By Robyn Hagan Cain | Last updated on

We’re all aware that a cop can seize drugs from a criminal, but did you know that a cop who steals a dealer’s drugs has conducted an unreasonable search?

That’s the word out of the Sixth Circuit Court of Appeals, which ruled on Friday that a police officer violates a suspect’s civil rights when he seizes drugs for personal gain.

Arthur Sease was a Memphis police officer until he was fired by the department in late 2004, after the department learned about Sease’s side gig: stealing drugs.

Sease would arrange for a drug deal using drugs taken in a previous incident and a non-officer contact as the front person. As the deal was occurring, either Sease or one of his co-conspirator officers would arrive at the scene to make a purported arrest, and seize the money and drugs involved in the deal.

The participants would be released, and Sease and his conspirators would split the proceeds without reporting the incidents.

A jury found that Sease was the principal co-conspirator in a plan to acquire money and drugs from drug dealers for his own benefit and convicted Sease on 44 counts, including willful civil rights deprivation.

The prosecution's theory was that the stop, arrest, and search of the dealers violated the dealers' Fourth Amendment rights because officers were not engaging in a bona fide investigation. Sease appealed, arguing that there was no evidence to support convictions predicated on civil rights violations.

Sease argued that it didn't matter why he and the co-conspirators made the stops in their scheme, it only mattered that they had probable cause for the stops.

The Sixth Circuit Court of Appeals disagreed and upheld Sease's convictions, finding that even if there was probable cause for a stop, a search is unreasonable if a police officer is not engaged in a bona fide investigation.

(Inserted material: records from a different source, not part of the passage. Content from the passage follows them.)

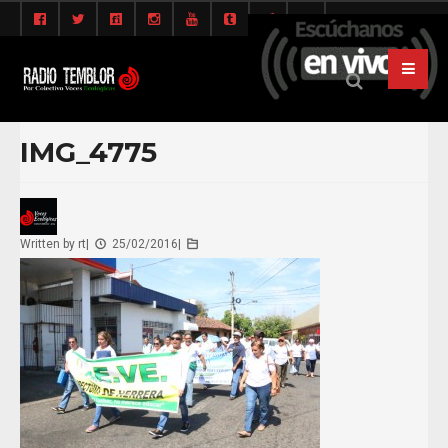
IMG_4775
Written by
rt
|
25/02/2016
|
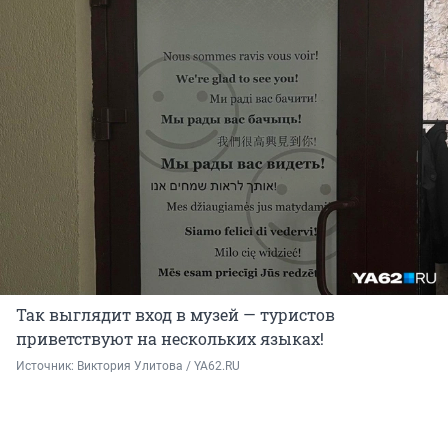
Так выглядит вход в музей — туристов
приветствуют на нескольких языках!
Источник: 
Виктория Улитова / YA62.RU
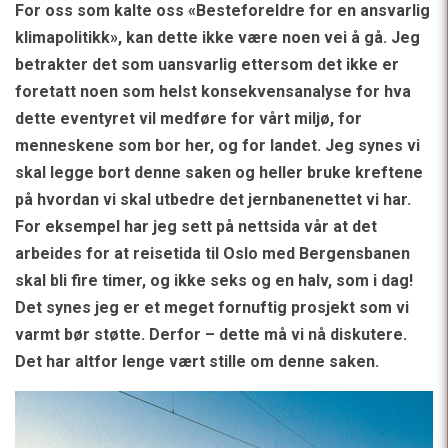
For oss som kalte oss «Besteforeldre for en ansvarlig
klimapolitikk», kan dette ikke være noen vei å gå. Jeg
betrakter det som uansvarlig ettersom det ikke er
foretatt noen som helst konsekvensanalyse for hva
dette eventyret vil medføre for vårt miljø, for
menneskene som bor her, og for landet. Jeg synes vi
skal legge bort denne saken og heller bruke kreftene
på hvordan vi skal utbedre det jernbanenettet vi har.
For eksempel har jeg sett på nettsida vår at det
arbeides for at reisetida til Oslo med Bergensbanen
skal bli fire timer, og ikke seks og en halv, som i dag!
Det synes jeg er et meget fornuftig prosjekt som vi
varmt bør støtte. Derfor – dette må vi nå diskutere.
Det har altfor lenge vært stille om denne saken.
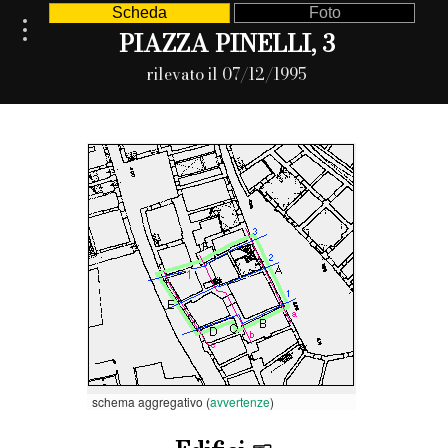
Scheda
Foto
PIAZZA PINELLI, 3
rilevato il 07/12/1995
schema aggregativo (
avvertenze
)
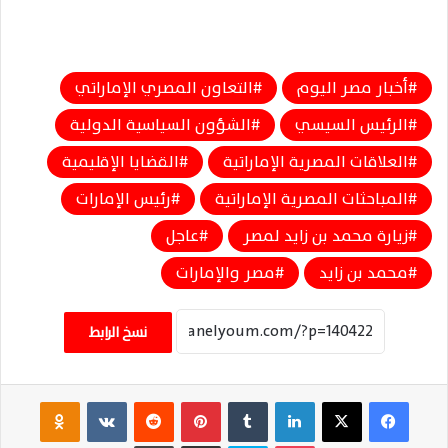
أخبار مصر اليوم
التعاون المصري الإماراتي
الرئيس السيسي
الشؤون السياسية الدولية
العلاقات المصرية الإماراتية
القضايا الإقليمية
المباحثات المصرية الإماراتية
رئيس الإمارات
زيارة محمد بن زايد لمصر
عاجل
محمد بن زايد
مصر والإمارات
نسخ الرابط
فيسبوك
‫X
لينكدإن
‏Tumblr
بينتيريست
‏Reddit
‏VKontakte
Odnoklassniki
‫Pocket
سكايب
مشاركة عبر البريد
طباعة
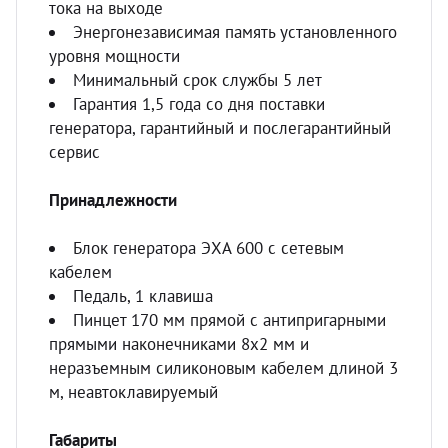
тока на выходе
Энергонезависимая память установленного
уровня мощности
Минимальный срок службы 5 лет
Гарантия 1,5 года со дня поставки
генератора, гарантийный и послегарантийный
сервис
Принадлежности
Блок генератора ЭХА 600 с сетевым
кабелем
Педаль, 1 клавиша
Пинцет 170 мм прямой с антипригарными
прямыми наконечниками 8х2 мм и
неразъемным силиконовым кабелем длиной 3
м, неавтоклавируемый
Габариты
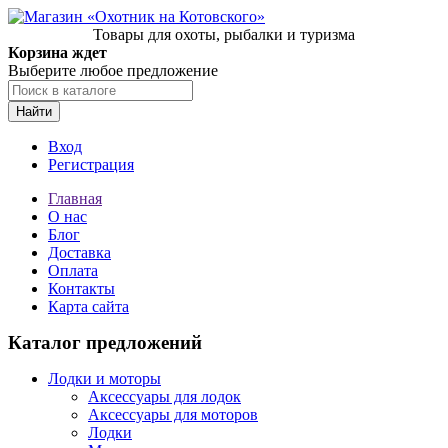
Товары для охоты, рыбалки и туризма
Корзина ждет
Выберите любое предложение
Найти
Вход
Регистрация
Главная
О нас
Блог
Доставка
Оплата
Контакты
Карта сайта
Каталог предложений
Лодки и моторы
Аксессуары для лодок
Аксессуары для моторов
Лодки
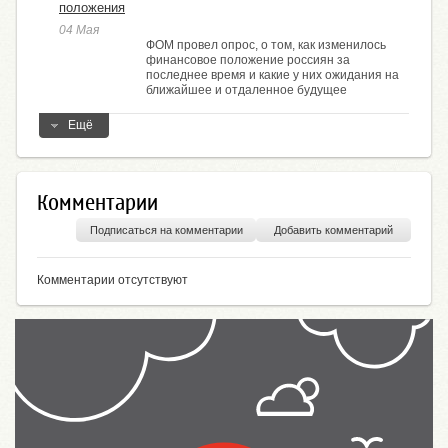
положения
04 Мая
ФОМ провел опрос, о том, как изменилось
финансовое положение россиян за
последнее время и какие у них ожидания на
ближайшее и отдаленное будущее
Ещё
Комментарии
Подписаться на комментарии
Добавить комментарий
Комментарии отсутствуют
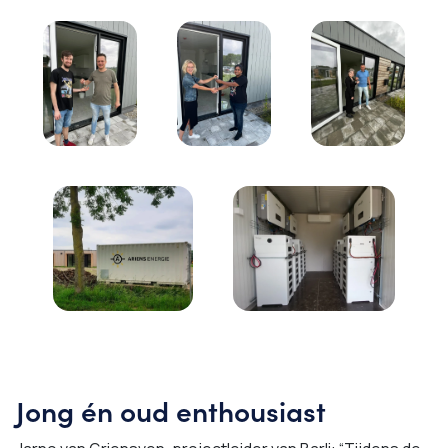
Jong én oud enthousiast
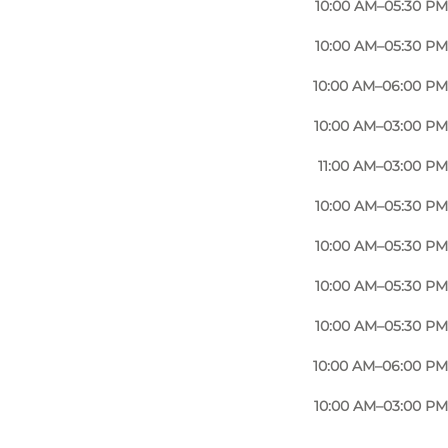
10:00 AM–05:30 PM
10:00 AM–05:30 PM
10:00 AM–06:00 PM
10:00 AM–03:00 PM
11:00 AM–03:00 PM
10:00 AM–05:30 PM
10:00 AM–05:30 PM
10:00 AM–05:30 PM
10:00 AM–05:30 PM
10:00 AM–06:00 PM
10:00 AM–03:00 PM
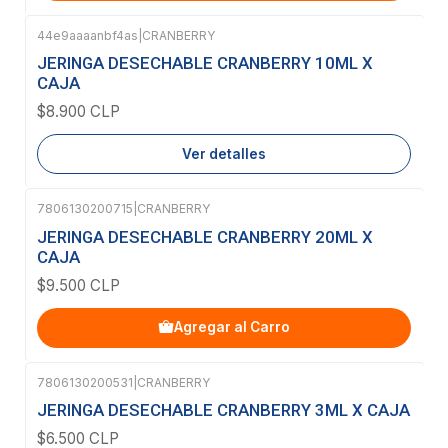
44e9aaaanbf4as
|
CRANBERRY
Agotado
JERINGA DESECHABLE CRANBERRY 10ML X
CAJA
$8.900 CLP
Ver detalles
7806130200715
|
CRANBERRY
JERINGA DESECHABLE CRANBERRY 20ML X
CAJA
$9.500 CLP
Agregar al Carro
7806130200531
|
CRANBERRY
JERINGA DESECHABLE CRANBERRY 3ML X CAJA
$6.500 CLP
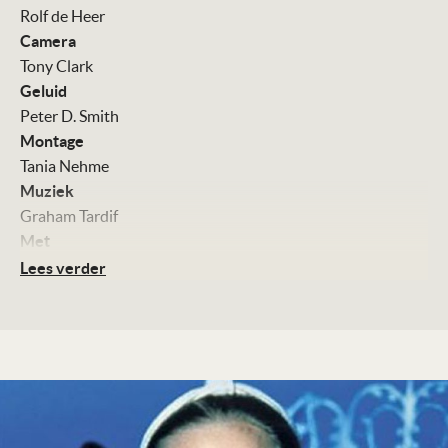
Rolf de Heer
Camera
Tony Clark
Geluid
Peter D. Smith
Montage
Tania Nehme
Muziek
Graham Tardif
Met
Chloe Ferguson
Lees verder
Phoebe Ferguson
Celine O'Leary
Paul Blackwell
Kleur, 93 minuten
Distributie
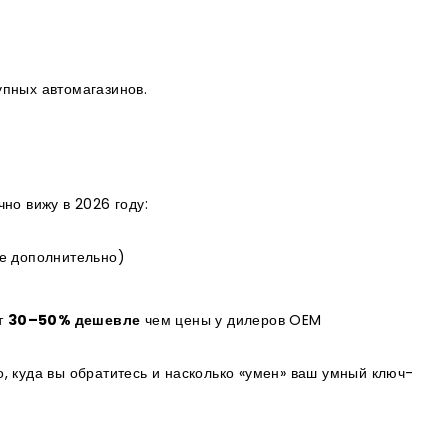
упных автомагазинов.
но вижу в 2026 году:
е дополнительно)
0
ит
30–50% дешевле
чем цены у дилеров OEM
го, куда вы обратитесь и насколько «умен» ваш умный ключ-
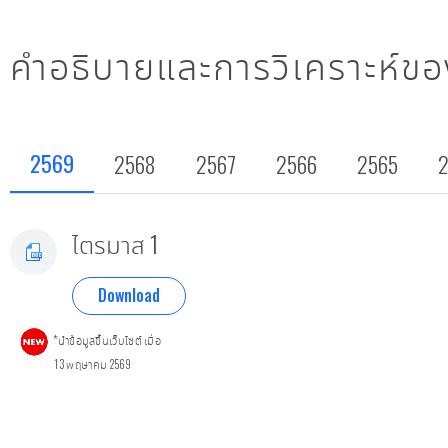
คำอธิบายและการวิเคราะห์ขอ
2569
2568
2567
2566
2565
ไตรมาส 1
Download
*นำข้อมูลขึ้นเว็บไซต์ เมื่อ
13 พฤษาคม 2569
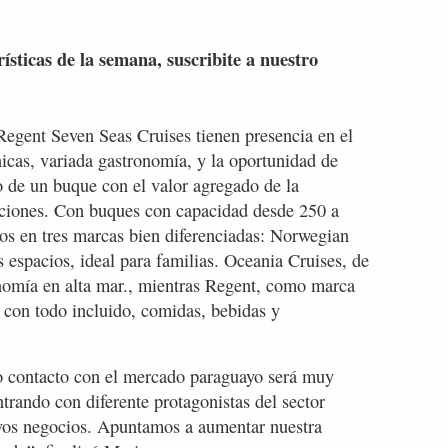
rísticas de la semana, suscribite a nuestro
egent Seven Seas Cruises tienen presencia en el
nicas, variada gastronomía, y la oportunidad de
do de un buque con el valor agregado de la
opciones. Con buques con capacidad desde 250 a
os en tres marcas bien diferenciadas: Norwegian
 espacios, ideal para familias. Oceania Cruises, de
onomía en alta mar., mientras Regent, como marca
 con todo incluido, comidas, bebidas y
o contacto con el mercado paraguayo será muy
trando con diferente protagonistas del sector
uevos negocios. Apuntamos a aumentar nuestra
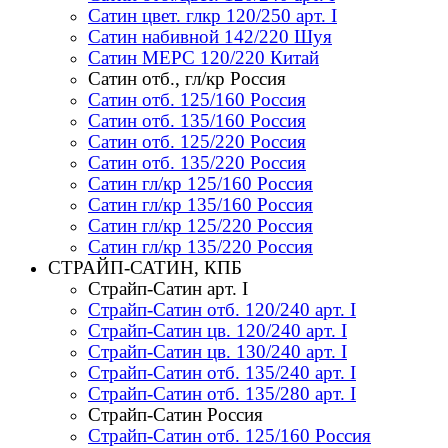
Сатин цвет. глкр 120/250 арт. I
Сатин набивной 142/220 Шуя
Сатин МЕРС 120/220 Китай
Сатин отб., гл/кр Россия
Сатин отб. 125/160 Россия
Сатин отб. 135/160 Россия
Сатин отб. 125/220 Россия
Сатин отб. 135/220 Россия
Сатин гл/кр 125/160 Россия
Сатин гл/кр 135/160 Россия
Сатин гл/кр 125/220 Россия
Сатин гл/кр 135/220 Россия
СТРАЙП-САТИН, КПБ
Страйп-Сатин арт. I
Страйп-Сатин отб. 120/240 арт. I
Страйп-Сатин цв. 120/240 арт. I
Страйп-Сатин цв. 130/240 арт. I
Страйп-Сатин отб. 135/240 арт. I
Страйп-Сатин отб. 135/280 арт. I
Страйп-Сатин Россия
Страйп-Сатин отб. 125/160 Россия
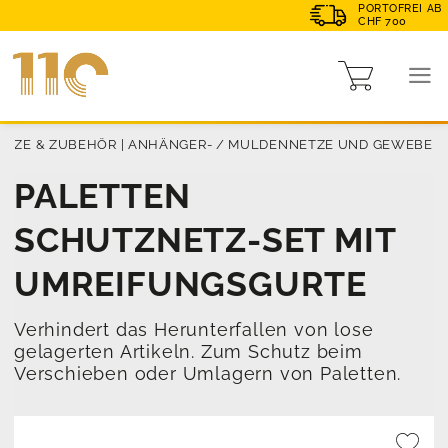
PORTOFREI AB
CHF 700
ETZE & ZUBEHÖR
|
ANHÄNGER- / MULDENNETZE UND GEWEBE
PALETTEN
SCHUTZNETZ-SET MIT
UMREIFUNGSGURTE
Verhindert das Herunterfallen von lose
gelagerten Artikeln. Zum Schutz beim
Verschieben oder Umlagern von Paletten.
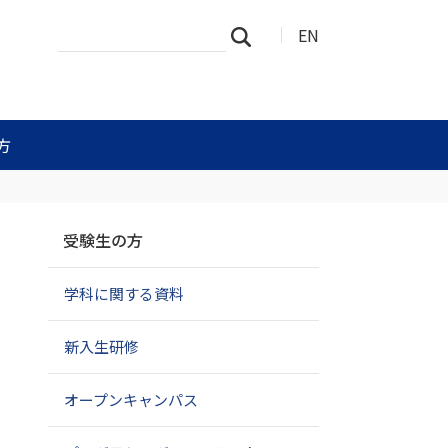
サ
詳
EN
検索
イ
細
ト
検
を
索
検
索
方
ナ
受験生の方
ビ
ゲ
学科に関する資料
ー
シ
ョ
新入生研修
ン
オープンキャンパス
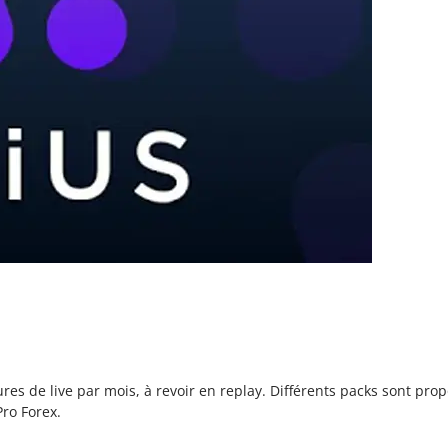
es de live par mois, à revoir en replay. Différents packs sont pr
ro Forex.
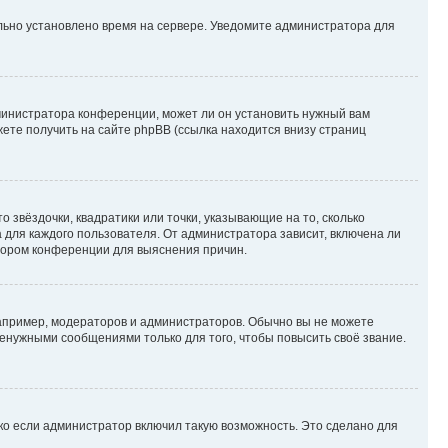
ильно установлено время на сервере. Уведомите администратора для
министратора конференции, может ли он установить нужный вам
жете получить на сайте phpBB (ссылка находится внизу страниц
 звёздочки, квадратики или точки, указывающие на то, сколько
 для каждого пользователя. От администратора зависит, включена ли
атором конференции для выяснения причин.
пример, модераторов и администраторов. Обычно вы не можете
енужными сообщениями только для того, чтобы повысить своё звание.
ко если администратор включил такую возможность. Это сделано для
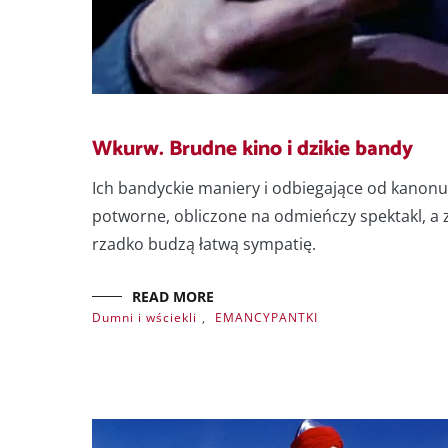
Wkurw. Brudne kino i dzikie bandy
Ich bandyckie maniery i odbiegające od kanonu
potworne, obliczone na odmieńczy spektakl, a 
rzadko budzą łatwą sympatię.
READ MORE
Dumni i wściekli
,
EMANCYPANTKI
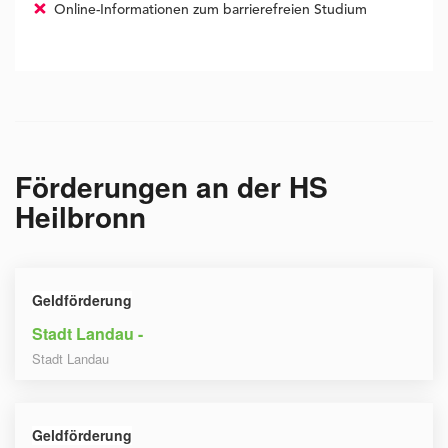
Online-Informationen zum barrierefreien Studium
Förderungen an der
HS
Heilbronn
Geldförderung
Stadt Landau -
Stadt Landau
Geldförderung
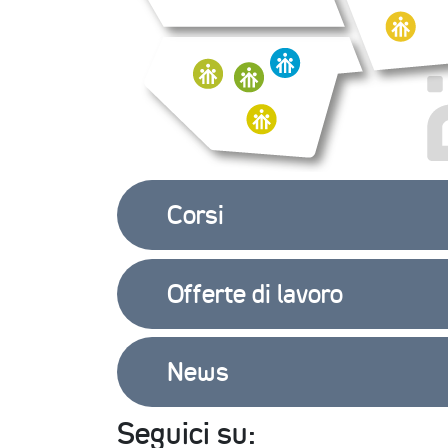
Corsi
Offerte di lavoro
News
Seguici su:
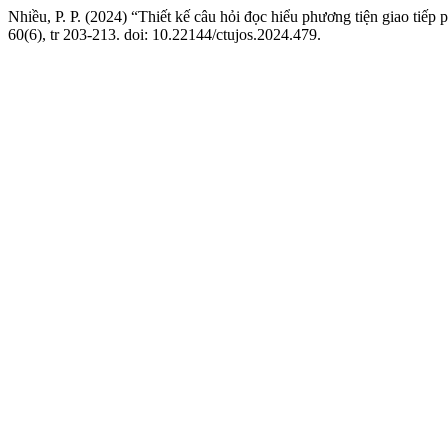
Nhiều, P. P. (2024) “Thiết kế câu hỏi đọc hiểu phương tiện giao ti
60(6), tr 203-213. doi: 10.22144/ctujos.2024.479.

Here, the court found clear evidence that the Sease was not engaged in bona fide law enforcement activities, but instead acted with a corrupt, personal, and pecuniary interest. Therefore, Sease violated the civil rights of those who were stopped, searched, or had their property seized.

While we think this is an interesting opinion, it seems more useful as guidance for criminal prosecution than as support for a civil rights claim against a shady cop. After all, how many drug dealers or buyers would be willing to report police officers for stealing their drugs? And what kind of damages would they reasonably receive?